START Data

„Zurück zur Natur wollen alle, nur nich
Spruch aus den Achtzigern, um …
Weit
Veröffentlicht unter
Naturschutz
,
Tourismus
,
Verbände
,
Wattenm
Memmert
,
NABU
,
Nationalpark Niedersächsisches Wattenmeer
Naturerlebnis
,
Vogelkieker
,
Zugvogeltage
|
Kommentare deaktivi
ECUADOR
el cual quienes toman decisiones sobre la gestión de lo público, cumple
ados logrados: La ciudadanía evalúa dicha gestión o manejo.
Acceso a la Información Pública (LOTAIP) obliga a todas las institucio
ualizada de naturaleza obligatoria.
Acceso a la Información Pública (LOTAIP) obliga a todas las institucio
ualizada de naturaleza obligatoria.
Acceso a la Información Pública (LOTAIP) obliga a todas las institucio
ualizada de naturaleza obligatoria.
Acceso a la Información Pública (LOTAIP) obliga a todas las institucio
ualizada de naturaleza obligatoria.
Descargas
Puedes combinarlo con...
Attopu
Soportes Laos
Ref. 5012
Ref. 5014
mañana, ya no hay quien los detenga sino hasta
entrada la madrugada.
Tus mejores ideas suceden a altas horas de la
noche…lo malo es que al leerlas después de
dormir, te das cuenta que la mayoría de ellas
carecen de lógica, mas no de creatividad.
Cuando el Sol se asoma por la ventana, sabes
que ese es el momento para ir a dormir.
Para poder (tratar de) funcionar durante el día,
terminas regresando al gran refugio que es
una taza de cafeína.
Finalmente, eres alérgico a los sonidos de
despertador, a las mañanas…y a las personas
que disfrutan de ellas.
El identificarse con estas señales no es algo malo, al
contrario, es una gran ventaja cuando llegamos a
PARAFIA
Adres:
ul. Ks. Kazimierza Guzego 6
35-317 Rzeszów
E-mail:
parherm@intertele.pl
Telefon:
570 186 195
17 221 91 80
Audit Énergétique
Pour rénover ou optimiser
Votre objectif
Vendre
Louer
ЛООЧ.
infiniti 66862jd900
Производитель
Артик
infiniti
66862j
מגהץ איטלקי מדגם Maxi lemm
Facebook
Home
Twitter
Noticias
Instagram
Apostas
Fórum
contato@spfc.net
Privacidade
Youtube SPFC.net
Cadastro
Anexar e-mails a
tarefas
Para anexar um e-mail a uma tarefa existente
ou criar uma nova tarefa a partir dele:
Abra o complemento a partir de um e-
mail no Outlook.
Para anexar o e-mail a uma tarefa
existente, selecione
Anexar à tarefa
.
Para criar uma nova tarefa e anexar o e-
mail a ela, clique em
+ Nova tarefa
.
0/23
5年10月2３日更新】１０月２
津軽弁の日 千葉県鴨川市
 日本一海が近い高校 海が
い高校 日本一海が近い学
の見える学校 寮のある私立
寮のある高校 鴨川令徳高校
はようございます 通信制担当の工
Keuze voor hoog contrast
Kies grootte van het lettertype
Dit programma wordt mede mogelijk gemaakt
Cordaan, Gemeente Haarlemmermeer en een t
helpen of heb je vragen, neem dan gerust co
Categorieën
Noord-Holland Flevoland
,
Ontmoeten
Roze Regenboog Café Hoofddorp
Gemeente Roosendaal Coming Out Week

END Data

#### [Problem statement]
Starting at the beginning of the items and ending at the line containing "Tus mejores ideas suceden a altas horas de la", repeat those lines with "naturaleza" switched to "carácter" and nothing else changed.

#### [Solution to the exercise]
„Zurück zur Natur wollen alle, nur nich
Spruch aus den Achtzigern, um …
Weit
Veröffentlicht unter
Naturschutz
,
Tourismus
,
Verbände
,
Wattenm
Memmert
,
NABU
,
Nationalpark Niedersächsisches Wattenmeer
Naturerlebnis
,
Vogelkieker
,
Zugvogeltage
|
Kommentare deaktivi
ECUADOR
el cual quienes toman decisiones sobre la gestión de lo público, cumple
ados logrados: La ciudadanía evalúa dicha gestión o manejo.
Acceso a la Información Pública (LOTAIP) obliga a todas las institucio
ualizada de carácter obligatoria.
Acceso a la Información Pública (LOTAIP) obliga a todas las institucio
ualizada de carácter obligatoria.
Acceso a la Información Pública (LOTAIP) obliga a todas las institucio
ualizada de carácter obligatoria.
Acceso a la Información Pública (LOTAIP) obliga a todas las institucio
ualizada de carácter obligatoria.
Descargas
Puedes combinarlo con...
Attopu
Soportes Laos
Ref. 5012
Ref. 5014
mañana, ya no hay quien los detenga sino hasta
entrada la madrugada.
Tus mejores ideas suceden a altas horas de la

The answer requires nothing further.